→ **WHAT THE TASK REQUIRES**:
Print the diff below, which adds an exptime calculator, a Telescope class, and a sky model, and reproduce every line of it without any change.

→ **DOCUMENT SECTION**:
Adding an exptime calculator, Telescope class, and sky model

.travis.yml

@@ -27,7 +27,7 @@ env:
         - ASTROPY_VERSION=stable
         - MAIN_CMD='python setup.py'
         - CONDA_DEPENDENCIES='pytz qt pyqt six'
-        - PIP_DEPENDENCIES='pytest-astropy'
+        - PIP_DEPENDENCIES='pytest-astropy synphot'
         - SETUP_CMD='test -V'
         - CONDA_CHANNELS='astropy'
 

astroplan/__init__.py

@@ -28,5 +28,8 @@
     from .constraints import *
     from .scheduling import *
     from .periodic import *
+    from .telescope import *
+    from .exptime import *
+    from .skycalc import *
 
     get_IERS_A_or_workaround()

astroplan/conftest.py

@@ -44,6 +44,7 @@
     PYTEST_HEADER_MODULES['pyephem'] = 'ephem'
     PYTEST_HEADER_MODULES['matplotlib'] = 'matplotlib'
     PYTEST_HEADER_MODULES['pytest-mpl'] = 'pytest_mpl'
+    PYTEST_HEADER_MODULES['synphot'] = 'synphot'
     del PYTEST_HEADER_MODULES['h5py']
 except KeyError:
     pass

astroplan/exceptions.py

@@ -6,7 +6,8 @@
 
 __all__ = ["TargetAlwaysUpWarning", "TargetNeverUpWarning",
            "OldEarthOrientationDataWarning", "PlotWarning",
-           "PlotBelowHorizonWarning", "AstroplanWarning"]
+           "PlotBelowHorizonWarning", "AstroplanWarning",
+           "SkyCalcError", "UserInputError"]
 
 
 class AstroplanWarning(AstropyWarning):
@@ -34,5 +35,23 @@ class PlotWarning(AstroplanWarning):
 
 
 class PlotBelowHorizonWarning(PlotWarning):
-    """Warning for when something is hidden on a plot because it's below the horizon"""
+    """
+    Warning for when something is hidden on a plot because
+    it's below the horizon
+    """
+    pass
+
+
+class SkyCalcError(AstroplanWarning):
+    """

(Stored items)
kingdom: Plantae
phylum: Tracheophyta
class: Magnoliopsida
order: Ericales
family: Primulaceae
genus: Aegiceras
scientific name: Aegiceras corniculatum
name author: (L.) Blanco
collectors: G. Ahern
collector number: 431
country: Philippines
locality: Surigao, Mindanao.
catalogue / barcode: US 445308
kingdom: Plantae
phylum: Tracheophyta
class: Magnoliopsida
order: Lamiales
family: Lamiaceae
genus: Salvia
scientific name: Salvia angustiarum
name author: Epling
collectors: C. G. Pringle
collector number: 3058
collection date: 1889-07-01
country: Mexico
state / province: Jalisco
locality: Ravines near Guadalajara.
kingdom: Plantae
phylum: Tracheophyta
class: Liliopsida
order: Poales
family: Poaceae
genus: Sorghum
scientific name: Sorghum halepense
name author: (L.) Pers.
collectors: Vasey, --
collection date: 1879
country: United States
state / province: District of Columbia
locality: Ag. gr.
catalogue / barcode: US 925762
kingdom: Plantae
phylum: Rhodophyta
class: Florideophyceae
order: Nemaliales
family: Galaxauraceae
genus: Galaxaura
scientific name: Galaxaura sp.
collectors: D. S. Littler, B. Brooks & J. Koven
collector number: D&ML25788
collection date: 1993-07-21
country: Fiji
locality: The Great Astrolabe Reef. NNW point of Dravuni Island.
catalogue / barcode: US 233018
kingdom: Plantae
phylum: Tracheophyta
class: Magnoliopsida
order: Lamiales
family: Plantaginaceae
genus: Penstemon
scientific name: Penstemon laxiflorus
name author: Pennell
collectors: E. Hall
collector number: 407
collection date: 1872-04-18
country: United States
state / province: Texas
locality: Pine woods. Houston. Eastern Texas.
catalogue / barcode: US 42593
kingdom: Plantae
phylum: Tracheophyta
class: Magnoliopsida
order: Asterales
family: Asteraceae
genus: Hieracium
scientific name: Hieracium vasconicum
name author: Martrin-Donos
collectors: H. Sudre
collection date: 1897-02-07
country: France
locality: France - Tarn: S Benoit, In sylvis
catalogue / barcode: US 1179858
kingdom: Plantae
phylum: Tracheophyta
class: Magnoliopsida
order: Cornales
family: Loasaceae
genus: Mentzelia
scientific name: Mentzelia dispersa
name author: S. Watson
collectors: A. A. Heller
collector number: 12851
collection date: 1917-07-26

→ **RESPONSE**:
Adding an exptime calculator, Telescope class, and sky model

.travis.yml

@@ -27,7 +27,7 @@ env:
         - ASTROPY_VERSION=stable
         - MAIN_CMD='python setup.py'
         - CONDA_DEPENDENCIES='pytz qt pyqt six'
-        - PIP_DEPENDENCIES='pytest-astropy'
+        - PIP_DEPENDENCIES='pytest-astropy synphot'
         - SETUP_CMD='test -V'
         - CONDA_CHANNELS='astropy'
 

astroplan/__init__.py

@@ -28,5 +28,8 @@
     from .constraints import *
     from .scheduling import *
     from .periodic import *
+    from .telescope import *
+    from .exptime import *
+    from .skycalc import *
 
     get_IERS_A_or_workaround()

astroplan/conftest.py

@@ -44,6 +44,7 @@
     PYTEST_HEADER_MODULES['pyephem'] = 'ephem'
     PYTEST_HEADER_MODULES['matplotlib'] = 'matplotlib'
     PYTEST_HEADER_MODULES['pytest-mpl'] = 'pytest_mpl'
+    PYTEST_HEADER_MODULES['synphot'] = 'synphot'
     del PYTEST_HEADER_MODULES['h5py']
 except KeyError:
     pass

astroplan/exceptions.py

@@ -6,7 +6,8 @@
 
 __all__ = ["TargetAlwaysUpWarning", "TargetNeverUpWarning",
            "OldEarthOrientationDataWarning", "PlotWarning",
-           "PlotBelowHorizonWarning", "AstroplanWarning"]
+           "PlotBelowHorizonWarning", "AstroplanWarning",
+           "SkyCalcError", "UserInputError"]
 
 
 class AstroplanWarning(AstropyWarning):
@@ -34,5 +35,23 @@ class PlotWarning(AstroplanWarning):
 
 
 class PlotBelowHorizonWarning(PlotWarning):
-    """Warning for when something is hidden on a plot because it's below the horizon"""
+    """
+    Warning for when something is hidden on a plot because
+    it's below the horizon
+    """
+    pass
+
+
+class SkyCalcError(AstroplanWarning):
+    """